Background and objective
Pathological phenotypes of asthma have been based predominantly on inflammation, rather than airway wall remodelling. Differences in the distribution of airway smooth muscle (ASM) remodelling between large and small airways may affect clinical outcomes in asthma. The aim of this study was to examine the distribution of ASM remodelling and its relation to airway inflammation.
Post-mortem cases of asthma (n = 68) were categorized by the distribution of increased thickness of the ASM layer (relative to nonasthmatic controls, n = 37), into 'large only' (LO, n = 15), 'small only' (SO, n = 4) 'large/small' (LS, n = 24) or no increase (NI, n = 25). Subject characteristics, ASM and airway wall dimensions and inflammatory cell numbers were compared between groups.
Apart from reduced clinical severity of asthma in NI cases (P = 0.002), subject characteristics did not distinguish asthma groups. Compared with control subjects, ASM cell number, reticular basement membrane thickness, airway wall thickness, percent muscle shortening and eosinophil number were increased (P <0.05) in both large and small airways in LS cases and only the large airways in LO cases.

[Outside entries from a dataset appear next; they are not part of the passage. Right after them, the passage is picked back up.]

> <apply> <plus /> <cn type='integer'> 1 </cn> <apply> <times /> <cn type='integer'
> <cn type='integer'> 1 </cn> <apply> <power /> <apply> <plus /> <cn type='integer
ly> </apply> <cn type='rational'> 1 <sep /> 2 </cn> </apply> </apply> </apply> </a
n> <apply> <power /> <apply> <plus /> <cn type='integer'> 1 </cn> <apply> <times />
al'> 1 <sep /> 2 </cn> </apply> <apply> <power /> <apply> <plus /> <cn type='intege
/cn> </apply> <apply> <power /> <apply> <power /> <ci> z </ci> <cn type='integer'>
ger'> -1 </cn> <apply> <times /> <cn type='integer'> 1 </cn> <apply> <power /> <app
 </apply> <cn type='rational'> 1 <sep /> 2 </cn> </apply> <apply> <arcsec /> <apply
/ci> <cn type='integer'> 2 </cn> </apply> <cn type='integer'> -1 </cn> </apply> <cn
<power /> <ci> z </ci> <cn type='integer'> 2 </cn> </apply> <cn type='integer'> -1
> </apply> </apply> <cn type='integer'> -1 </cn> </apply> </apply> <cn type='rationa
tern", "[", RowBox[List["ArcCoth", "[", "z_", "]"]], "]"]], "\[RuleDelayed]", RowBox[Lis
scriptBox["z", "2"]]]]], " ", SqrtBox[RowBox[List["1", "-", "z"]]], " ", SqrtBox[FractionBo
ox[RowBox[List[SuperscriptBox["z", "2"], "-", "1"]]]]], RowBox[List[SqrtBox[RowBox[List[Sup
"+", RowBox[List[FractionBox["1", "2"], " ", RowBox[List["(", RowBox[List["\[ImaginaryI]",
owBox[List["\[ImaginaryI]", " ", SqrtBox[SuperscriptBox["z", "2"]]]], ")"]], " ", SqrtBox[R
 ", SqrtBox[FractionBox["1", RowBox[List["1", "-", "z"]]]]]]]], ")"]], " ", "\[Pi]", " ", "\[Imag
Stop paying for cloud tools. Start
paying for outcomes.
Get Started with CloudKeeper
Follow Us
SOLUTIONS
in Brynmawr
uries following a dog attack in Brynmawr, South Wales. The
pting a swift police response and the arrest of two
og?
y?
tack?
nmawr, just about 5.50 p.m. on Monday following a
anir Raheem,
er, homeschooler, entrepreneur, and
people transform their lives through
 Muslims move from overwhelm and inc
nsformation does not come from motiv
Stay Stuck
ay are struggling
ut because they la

Increased numbers of neutrophils were observed only in the small airways of LO cases.
Distinct distributions of ASM remodelling are seen in asthma. Pathology limited to the small airways was uncommon. Increased thickness of the ASM layer was associated with airway remodelling and eosinophilia, but not neutrophilia. These data support the presence of distinct pathological phenotypes based on the site of increased ASM. See Editorial, page 9 In a large number of asthma cases, we have shown that airway smooth muscle remodelling varies between individuals, and is associated with eosinophilic but not neutrophilic inflammation but is uncommonly confined solely to the small airways.